§ **Supplied material**

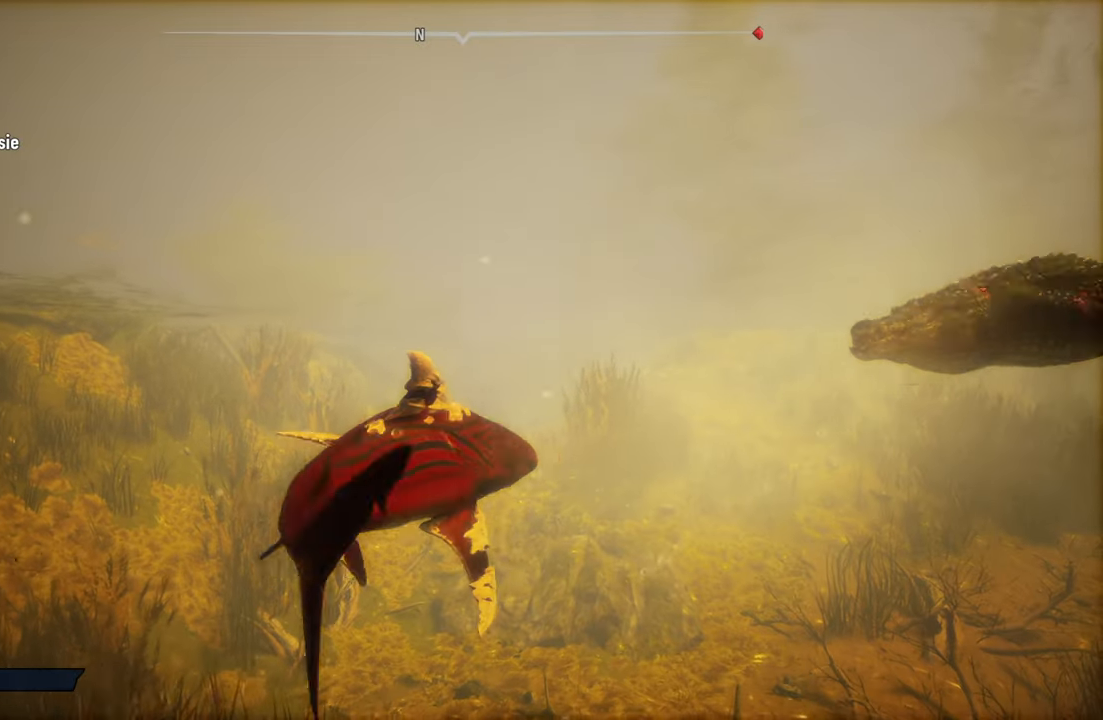
{"buttons": ["L2"], "left_stick": "up-right", "right_stick": "center", "events": [[60, "R2", "down"], [480, "R2", "up"]]}
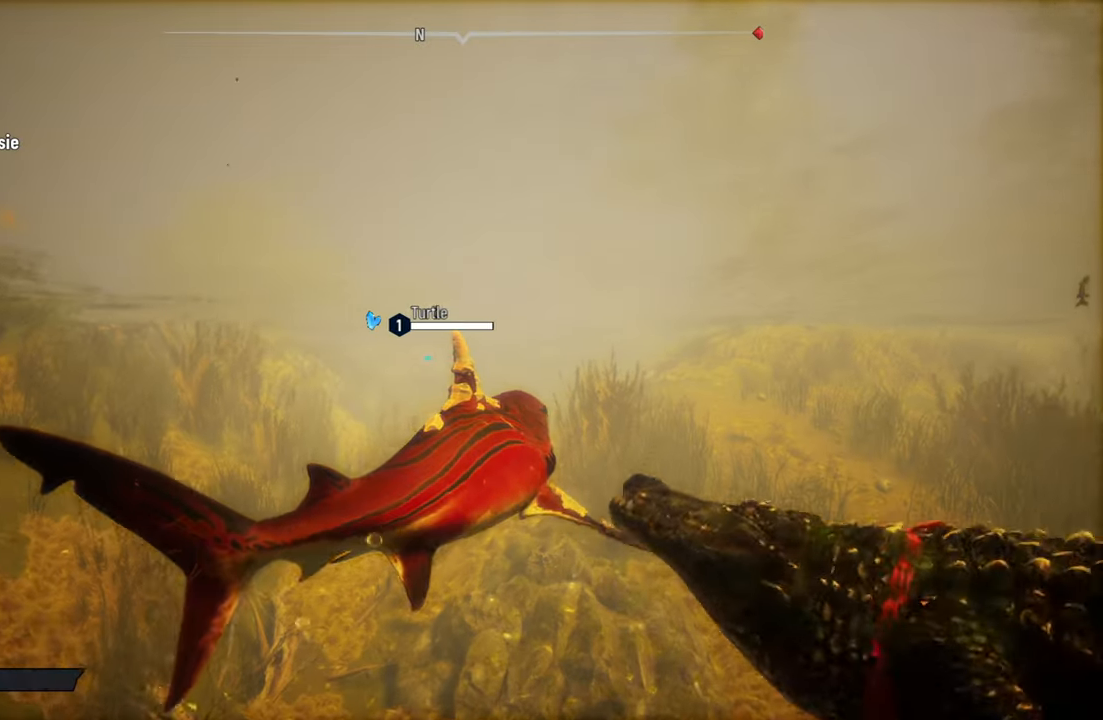
{"buttons": ["L2"], "left_stick": "up", "right_stick": "center", "events": [[240, "L2", "up"], [240, "left_stick", "up"], [240, "right_stick", "down-right"], [300, "right_stick", "right"], [440, "L2", "down"], [440, "right_stick", "center"]]}
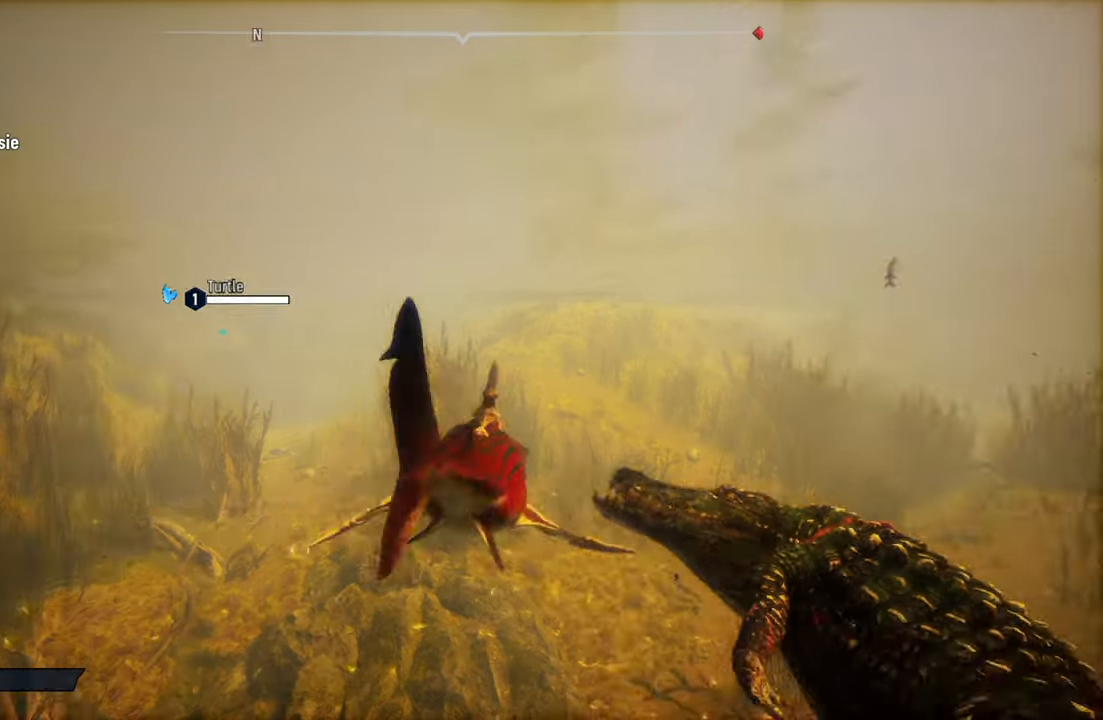
{"buttons": ["L2", "R1", "R2"], "left_stick": "up", "right_stick": "center", "events": [[60, "R2", "down"], [480, "R1", "down"]]}
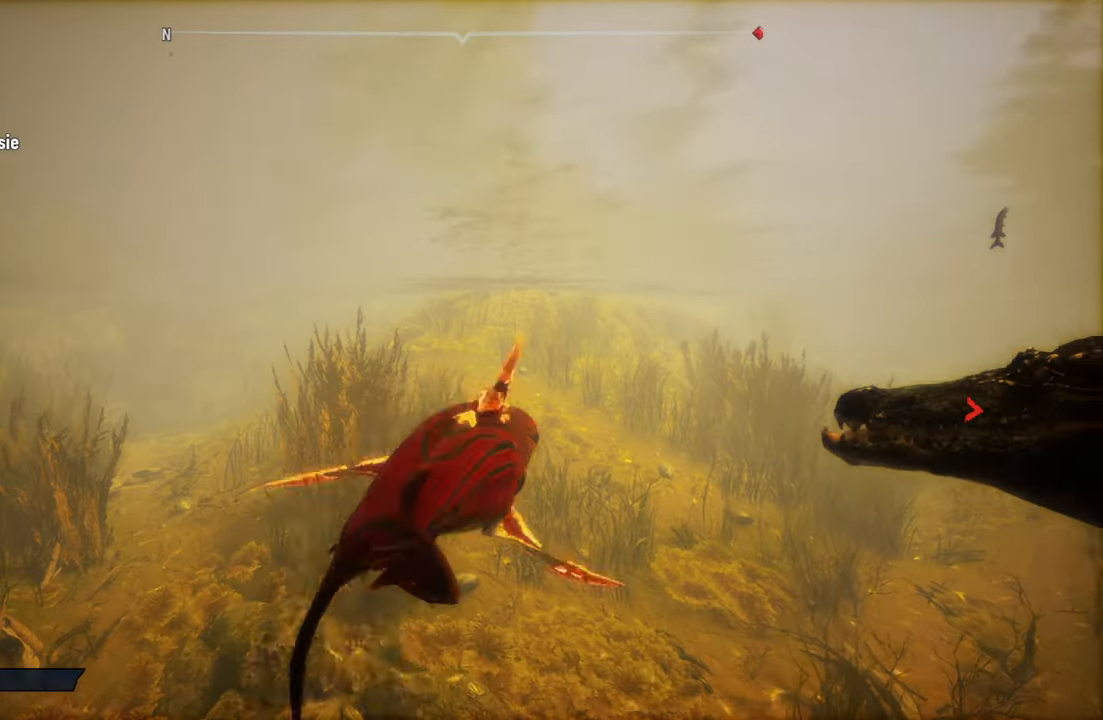
{"buttons": ["L2"], "left_stick": "up-right", "right_stick": "right", "events": [[160, "R1", "up"], [240, "R2", "up"], [380, "left_stick", "up-right"], [480, "right_stick", "right"]]}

§ **Activity**
Would you please copy the listing exactly, omitting every picture?

§ **Output of the task**
{"buttons": ["L2"], "left_stick": "up-right", "right_stick": "center", "events": [[60, "R2", "down"], [480, "R2", "up"]]}
{"buttons": ["L2"], "left_stick": "up", "right_stick": "center", "events": [[240, "L2", "up"], [240, "left_stick", "up"], [240, "right_stick", "down-right"], [300, "right_stick", "right"], [440, "L2", "down"], [440, "right_stick", "center"]]}
{"buttons": ["L2", "R1", "R2"], "left_stick": "up", "right_stick": "center", "events": [[60, "R2", "down"], [480, "R1", "down"]]}
{"buttons": ["L2"], "left_stick": "up-right", "right_stick": "right", "events": [[160, "R1", "up"], [240, "R2", "up"], [380, "left_stick", "up-right"], [480, "right_stick", "right"]]}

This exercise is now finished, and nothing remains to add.